L1-based reduced over collocation and hyper reduction for steady state and time-dependent nonlinear equations

TL;DR

This paper introduces the L1-ROC method, a novel reduced collocation approach that enhances efficiency and stability in solving nonlinear parametrized PDEs by augmenting the empirical interpolation method with L1-norm-based error estimation.

Contribution

It extends the empirical interpolation method as a direct solver for nonlinear pPDEs, improving efficiency and stability over traditional RBM approaches.

Findings

L1-ROC achieves high efficiency in offline and online stages.

The method maintains high accuracy for time-dependent and steady-state nonlinear problems.

L1-ROC demonstrates superior stability compared to existing methods.

Abstract

The task of repeatedly solving parametrized partial differential equations (pPDEs) in, e.g. optimization or interactive applications, makes it imperative to design highly efficient and equally accurate surrogate models. The reduced basis method (RBM) presents as such an option. Enabled by a mathematically rigorous error estimator, RBM constructs a low-dimensional subspace of the parameter-induced high fidelity solution manifold from which an approximate solution is computed. It can improve efficiency by several orders of magnitudes leveraging an offline-online decomposition procedure. However, this decomposition, usually through the empirical interpolation method (EIM) when the PDE is nonlinear or its parameter dependence nonaffine, is either challenging to implement, or severely degrades online efficiency.
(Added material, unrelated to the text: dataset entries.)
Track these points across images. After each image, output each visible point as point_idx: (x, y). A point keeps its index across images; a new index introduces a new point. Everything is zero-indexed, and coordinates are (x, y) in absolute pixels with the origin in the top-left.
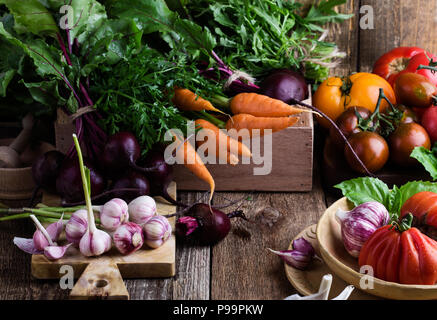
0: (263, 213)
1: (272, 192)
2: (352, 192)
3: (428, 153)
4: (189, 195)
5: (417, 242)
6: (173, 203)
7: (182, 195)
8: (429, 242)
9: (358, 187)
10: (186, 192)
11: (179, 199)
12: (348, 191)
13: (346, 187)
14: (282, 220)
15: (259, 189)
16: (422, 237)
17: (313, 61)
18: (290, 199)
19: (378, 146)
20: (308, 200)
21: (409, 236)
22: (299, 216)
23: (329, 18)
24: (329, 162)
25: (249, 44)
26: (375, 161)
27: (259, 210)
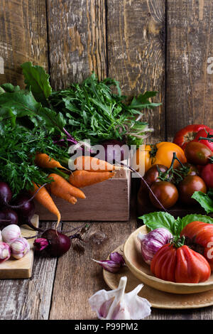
0: (95, 236)
1: (103, 222)
2: (150, 222)
3: (204, 195)
4: (48, 224)
5: (187, 255)
6: (35, 229)
7: (43, 224)
8: (195, 255)
9: (154, 218)
10: (46, 221)
11: (40, 226)
12: (147, 221)
13: (146, 218)
14: (107, 240)
15: (93, 219)
16: (191, 251)
17: (131, 134)
18: (113, 226)
19: (171, 191)
20: (126, 226)
21: (181, 251)
22: (118, 238)
23: (145, 106)
24: (140, 201)
25: (89, 123)
26: (168, 200)
27: (92, 233)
In this paper, we augment and extend the EIM approach as a direct solver, as opposed to an assistant, for solving nonlinear pPDEs on the reduced level. The resulting method, called Reduced Over-Collocation method (ROC), is stable and capable of avoiding the efficiency degradation inherent to a traditional application of EIM. Two critical ingredients of the scheme are collocation at about twice as many locations as the dimension of the reduced solution space, and an efficient L1-norm-based error indicator for the strategic selection of the parameter values to build the reduced solution space. Together, these two ingredients render the proposed L1-ROC scheme both offline- and online-efficient. A distinctive feature is that the efficiency degradation appearing in alternative RBM approaches that utilize EIM for nonlinear and nonaffine problems is circumvented, both in the offline and online stages. Numerical tests on different families of time-dependent and steady-state nonlinear problems demonstrate the high efficiency and accuracy of L1-ROC and its superior stability performance.